The Silent Historian
The Silent Historian (Dutch: Het zwijgen van Loe de Jong; lit. 'The Silence of Loe de Jong') is a 2011 Dutch documentary film by Simonka de Jong, shown as part of the January 2012 New York Jewish Film Festival, presented in partnership with Jewish Museum and Film Society of Lincoln Center.
De Jong, a Dutch documentary filmmaker wrote and directed this inquiry into the life and motivations of her grandfather, Loe de Jong, a historian and television personality whose books and presentations regarding events in the Netherlands during World War II made him a celebrated national figure. After his death in 2005 at the age of nearly 91, the family discovered that Loe had been hiding letters and other personal documents concerning his twin brother, Sally, a self-sacrificing physician who died during the last months of the war. Sally’s two sons, Daan and Abel, both in their mid-sixties at the time of filming, who questioned their uncle many times in the past about his memories and relationship with their father, were left wondering what family secrets Loe had kept to himself.
Also included are clips from conversations and reminiscences which television presenters Ivo Niehe and Ischa Meijer conducted with Loe de Jong in the early 1990s. At one point, de Jong admits to Meijer that he considered his accomplished twin brother as a rival and was jealous of him, stating that, "I had a brother who was better than me, who had graduated with honors, who thought better".

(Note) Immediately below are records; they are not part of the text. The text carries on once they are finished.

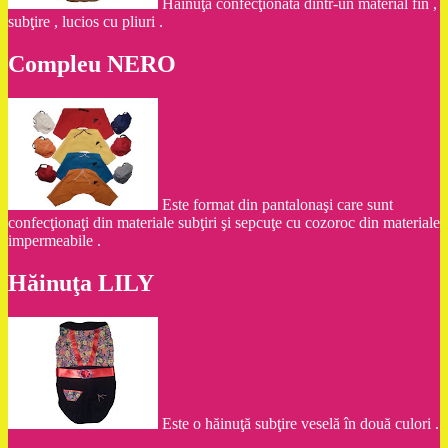
Hăinuţă confecţionată dintr-un material fin ,
subţire , lucios cu pliuri .
Compleu NERO
Este format din pantalonaşi care sunt
confecţionaţi din materiale subţiri şi sepcuţe cu cozoroc din materiale
impermeabile .
Hăinuţa LILY
Este o hăinuţă subţire veselă în două culori .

The film examines family soul-searching, giving various relatives, including Loe's son, an opportunity for self-expression, and explores family misgivings and conflict over the revelations, with some relatives declining to speak on camera or participate in any manner. Daan and Abel, who were raised in foster homes, separate from one another, did not have an opportunity to bond with each other as youngsters or as brothers. Daan spent a difficult childhood and adolescence moving in and out of foster homes, while Abel was raised in a happier atmosphere, living with a rural family in the countryside. Daan feels that even though they were the sons of his own twin brother, their uncle contributed almost nothing to help them succeed in life. He has been insistent upon finding answers almost to the point of obsession, but Abel feels that the emotional toll of the lifelong preoccupation with their father's fate is so severe that, in the latter part of the documentary, he refuses to speak or to take any further part in the filming.